Cuentan de un jefe de Estado que se quejaba de la falta de privacidad y decía que solo la tenía en el baño. Va a ser que no. Ni para ese jefe de Estado ni para nadie:  no hay un resquicio de nuestra vida, una manía, un capricho, una pasión, un error, que  podamos mantener oculto.

Días atrás se ha producido un ataque cibernético a escala mundial. Ha habido temblor en  gobernantes y  grandes empresas, los expertos nos han explicado con terminología técnica lo ocurrido –solo lo entienden ellos- y se han lanzado mensajes tranquilizadores.  Lo malo no es que hackers y servicios de inteligencia que contratan hackers sean capaces incluso de poner y quitar presidentes, arruinar biografías o promover golpes de Estado,  sino que lo grave de verdad es que, sin que sea noticia, la privacidad de los miles de millones de personas que pueblan este planeta, han dejado de tener vida propia.

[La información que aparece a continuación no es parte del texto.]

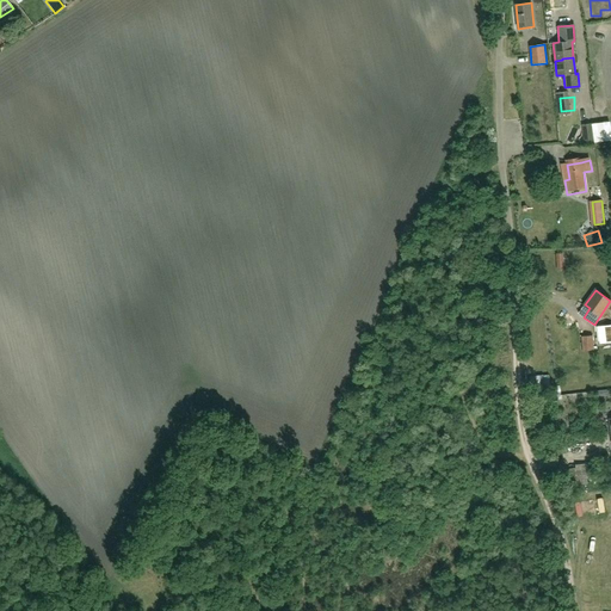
[(584,351),(593,350),(592,337),(582,338),(584,351)]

No hay paso por calle o plaza que no esté grabado. La seguridad, nos dicen. Aconsejan colocar un esparadrapo en el agujero de la webcam porque te pueden grabar aunque el ordenador esté apagado.  Cada vez que alguien abre el ordenador le entran docenas de anuncios de compañías aéreas, ferrocarriles, hoteles, ropa, zapatos, libros, marcas de ordenadores, utensilios de cocina, muebles o material de oficina si ha tenido la osadía de  buscar algo a través de internet, y no digamos comprar. Y ocurre algo aún más inquietante: las filtraciones sobre los documentos que se manejan en los casos de corrupción que desgraciadamente nos invaden, demuestran que ya no solo es un peligro hablar por teléfono, sino incluso hablar en casa, en la oficina o donde a uno le dé la real gana, porque las escuchas son cada vez más sofisticadas y con aparatología que ve y graba cualquier escena o conversación que  se produzca en el mundo mundial. ¿Qué para eso hace falta orden judicial? Anda ya…  Hace falta para policía, guardia civil o cni, pero cualquier desaprensivo puede contratar a otro desaprensivo dispuesto a ganarse unos eurillos poniendo a disposición del pagador sus conocimientos y artilugios tecnológicos.

Aquello de “no somos nadie” es ya real como la vida misma. Somos los que otros permiten  que seamos.